Prolonging the dance with Mr D.
Of course, there is a price to pay for prolonging the dance with Mr D. I was intensely aware of this in the days after last week’s CT scan as I debated whether I was willing to continue with more chemotherapy. Not expecting such a favourable CT scan result had led me to swing towards contemplating giving up on the chemotherapy.
There are the weekly blood tests, the fortnightly appointments with the oncologist, and every second Thursday spent in the day stay oncology ward. Then there are the side effects of the chemotherapy. Three more months of not enjoying food due to the loss of taste, the chemical taste in my mouth, the days when the grumbling stomach and lower abdominal pains after eating are difficult to deal with, and various other gastrointestinal pains – this is a big price to pay in my world. Then there is the feeling that my whole body has become quite alien to me.
I had two questions on my list this week, the answers to which pushed me firmly into agreeing to more chemotherapy. The first was with the information Dr S. now had about my tolerance of chemotherapy and the results of the CT scan, what was his estimate of my life expectancy if I chose not to have any more. He reply was 4 -5 months, maybe 6 months. The second question was what was his estimate of my life expectancy if I chose to continue and have another six sessions. His reply was about a year. So I opted to pay the price and continue.
Yesterday I had the seventh chemotherapy session, but managed to get them to hurry all the stuff that gets shoved through my IV line (no delays between them) so my son could pick me up at 3pm instead of 4pm. I asked for this first thing in the morning, having no idea of what was about to unfold in the room I was in a couple of hours later.

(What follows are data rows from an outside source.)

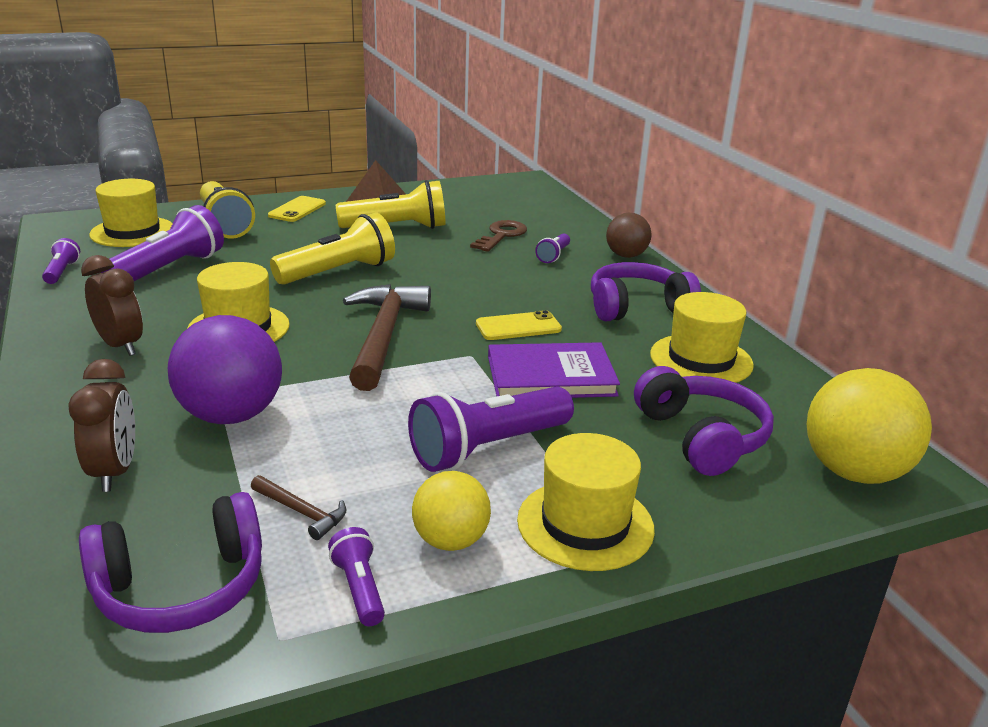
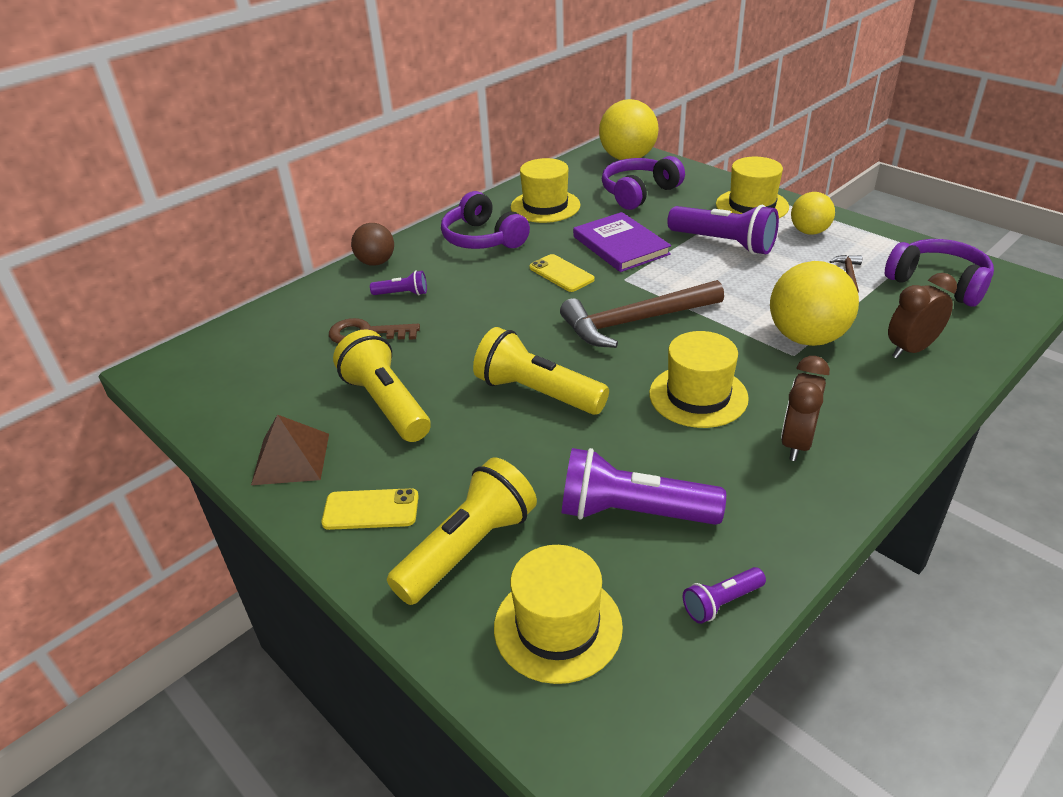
camera: 110 degrees left, 10 degrees up
(231, 415) = (806, 337): purple ball -> yellow ball
(359, 588) = (869, 242): purple flashlight -> none

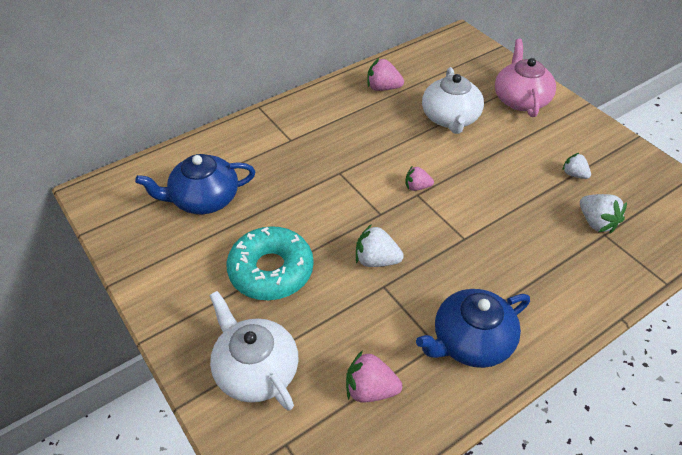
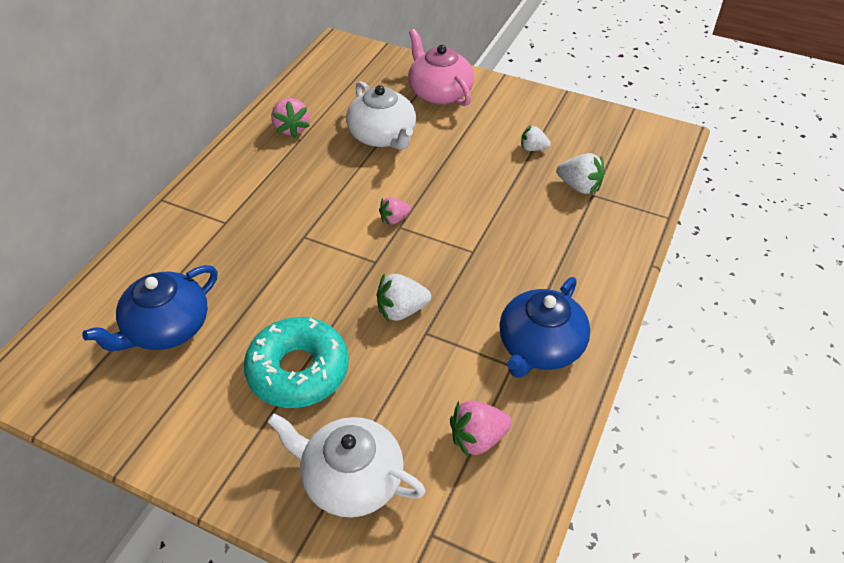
camera: 30 degrees left, 0 degrees up
(383, 88) = (291, 129): pink strawberry -> pink strawberry turned 90 degrees counterclockwise

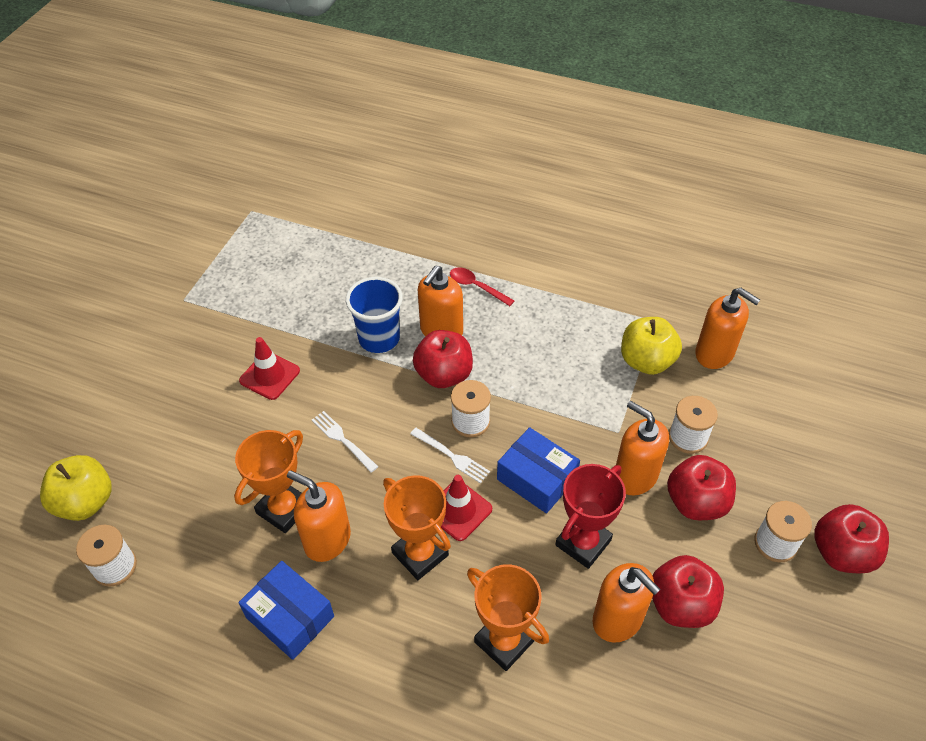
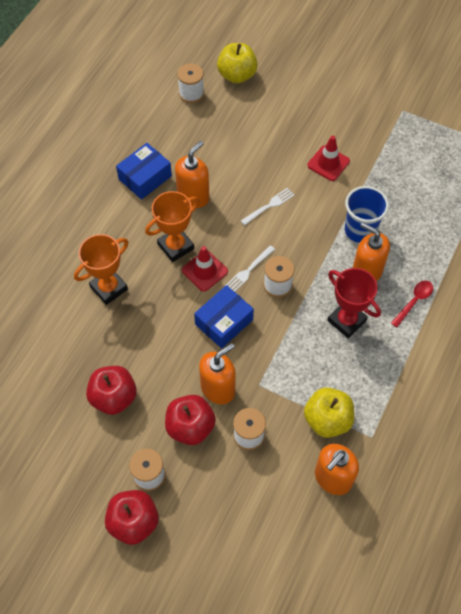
camera: 95 degrees right, 10 degrees up
(284, 509) = (219, 173): orange trophy -> none
(444, 375) = (322, 271): red apple -> none
(583, 543) = (169, 344): red trophy -> red trophy (346, 320)
(618, 619) = (110, 356): orange soap dispenser -> none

For the second time I witnessed what happens when a patient has a bad reaction to the chemotherapy drug(s). Only this time the woman was next to me with only an empty chair between us. It was a very scary thing, as the room filled with doctors and nurses, a screen was put around the woman, conversations are overheard (there is no privacy possible in the oncology day stay ward), me and the others in the room are temporarily relocated to another room, and the patient was eventually removed. Then we returned and the day carried on as if nothing has happened. No general words of reassurance for the rest of us. Fortunately, a friend had arrived just before this happened and her presence was very comforting as the drama unfolded.
Surely I am not the only one wondering what happened to the patient, whether this could happen to any of us, and what the consequences are. I find this completely unacceptable. These scenarios were not mentioned in the Cancer Society’s chemotherapy session that my eldest son and I attended. They should be, as it is not just preparing us for the possibility that this could happen to us, but also for dealing with the drama of having this unfold right in front of us.